• _Given passage_:

__________________________________________________

For the first few months I did my best to avoid writing a business model. Having limited time, I had to choose between writing presentations to writing code and code is much more fun (I am a geek). But eventually I spent a few weeks coming up with a model using a very fancy Excel spreadsheet. More than anything else, the model showed that making money from a micro-blogging platform is not a trivial task. Unlike most new Web 2.0 services, micro-blogging (when successful) does not scale like a web site. It is a messaging platform and as such is a very different beast. I have since transitioned to a very different model, but the original plan was a valuable exercise.
There are 2 main consumer-facing business models: membership fees and advertisements. Fees are nice if you can pull it off, but I doubt anyone is going to see a revenue stream from micro-blogging service fees anytime soon (Pownce offers bigger files for a fee). If one does it, the others will give it for free. This might change when the competitors have many users to afford giving something for free but then again, you can always count on Google to step in and offer even more for much less. The problem with advertisements is simple – micro-blogging is not web-centric. Most of the time, people use it on other connected devices such as mobile phones, PDA’s, or their instant messaging client.

__________________________________________________

• _Exercise requirements_:
a) From the passage on micro-blogging business models, print the part that opens with the words containing "There are 2" and closes with "instant messaging client.".
b) According to the passage on micro-blogging business models, what are the two main consumer-facing business models?
c) Pick up the passage on micro-blogging business models after its final sentence and carry it forward.

• _Extracted material_:
__________________________________________________

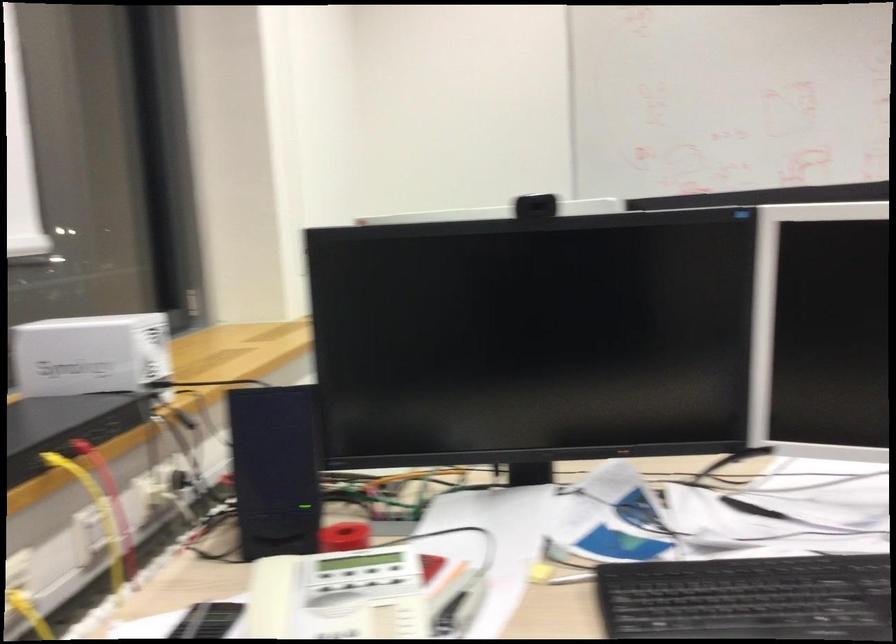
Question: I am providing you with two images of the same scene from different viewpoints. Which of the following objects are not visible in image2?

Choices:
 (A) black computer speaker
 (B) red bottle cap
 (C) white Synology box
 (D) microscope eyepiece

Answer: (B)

__________________________________________________

• _The replies_:
a)
There are 2 main consumer-facing business models: membership fees and advertisements. Fees are nice if you can pull it off, but I doubt anyone is going to see a revenue stream from micro-blogging service fees anytime soon (Pownce offers bigger files for a fee). If one does it, the others will give it for free. This might change when the competitors have many users to afford giving something for free but then again, you can always count on Google to step in and offer even more for much less. The problem with advertisements is simple – micro-blogging is not web-centric. Most of the time, people use it on other connected devices such as mobile phones, PDA’s, or their instant messaging client.

b) Membership fees and advertisements.

c)
Looking at the slow decline in Twitter’s Alexa rating might imply that the initial excitement is fading but I disagree. I think Twitter is seeing more activity every day but not the kind Alexa can measure. Not only that it’s being used on devices Alexa does not have an add-on for, it is being used through other web sites and tools. There is a lot Twitter can do to bring more hits to their site, but eventually it’s not the idea behind micro-blogging. Real-time content has to be delivered to you where you are, not just on the web.
Looking at the spreadsheet shows how big a liability SMS is. While many vendors have some form of unlimited plans for companies to text users, it is still expensive (in the range of $10,000-20,000 a month for US carriers alone). T-Mobile used to offer plans where you pay for the first 3 million messages, and then they start paying you back, but that is not the norm. For most startup using SMS gateways, the cost is about 0.5-1c a message. This is why most use the free email gateways instead (if you go to a site that asks you to choose from a short list of mobile operators, they are most likely using the free email approach) – even Microsoft for their Live Alerts service.
What is missing, and something the bright minds at Google are sure to be hard at work on, is an ad model for micro-blogging. Free web email services such as Yahoo and Hotmail have been adding a 1-2 line banner to the bottom of every email sent, but this is still not a real model. The fact that they only advertise their own services is proof to its limits success. There is no reason why every other instant message can’t contain a small link to a potentially relevant advertisement. Same with email and SMS. The trick is to do it in a way that is not too annoying – many people like Google’s text ads and most don’t mind them.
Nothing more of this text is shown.